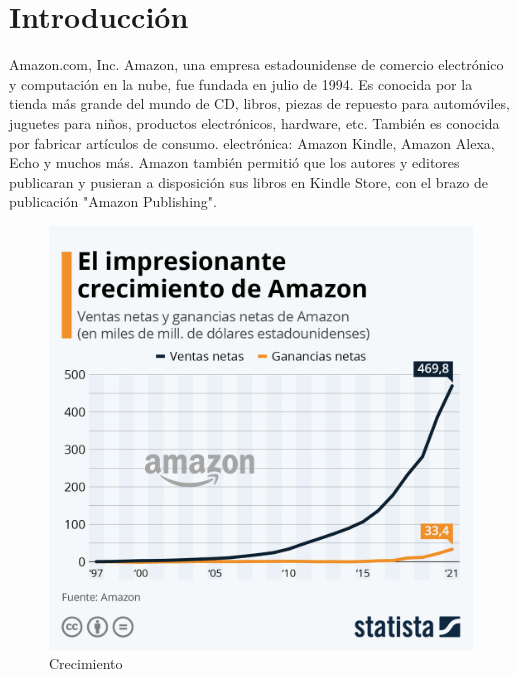 %
%

\section{Introducción}

Amazon.com, Inc. Amazon, una empresa estadounidense de comercio electrónico y computación en la nube, fue fundada en julio de 1994. Es conocida por la tienda más grande del mundo de CD, libros, piezas de repuesto para automóviles, juguetes para niños, productos electrónicos, hardware, etc. También es conocida por fabricar artículos de consumo. electrónica: Amazon Kindle, Amazon Alexa, Echo y muchos más. Amazon también permitió que los autores y editores publicaran y pusieran a disposición sus libros en Kindle Store, con el brazo de publicación "Amazon Publishing". 

\begin{figure}[h]
	\centering
	\includegraphics[scale=.2] {img/crecimiento_amazon}
	\caption{Crecimiento}
	\label{fig:1}	
\end{figure}

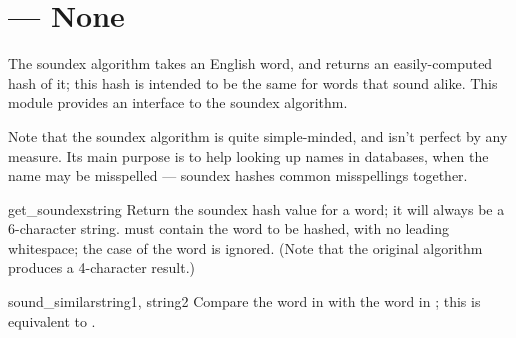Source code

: \section{ ---
         None}




The soundex algorithm takes an English word, and returns an
easily-computed hash of it; this hash is intended to be the same for
words that sound alike.  This module provides an interface to the
soundex algorithm.

Note that the soundex algorithm is quite simple-minded, and isn't
perfect by any measure.  Its main purpose is to help looking up names
in databases, when the name may be misspelled --- soundex hashes common
misspellings together.

\begin{funcdesc}{get_soundex}{string}
Return the soundex hash value for a word; it will always be a
6-character string.   must contain the word to be hashed,
with no leading whitespace; the case of the word is ignored.  (Note
that the original algorithm produces a 4-character result.)
\end{funcdesc}

\begin{funcdesc}{sound_similar}{string1, string2}
Compare the word in  with the word in ; this
is equivalent to 
 \code{==}
.
\end{funcdesc}


\begin{seealso}


\end{seealso}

-------------------------

(Task instructions): In the entries above, identify every line with the string "that".

(Output for this task):
words that sound alike.  This module provides an interface to the
Note that the soundex algorithm is quite simple-minded, and isn't
that the original algorithm produces a 4-character result.)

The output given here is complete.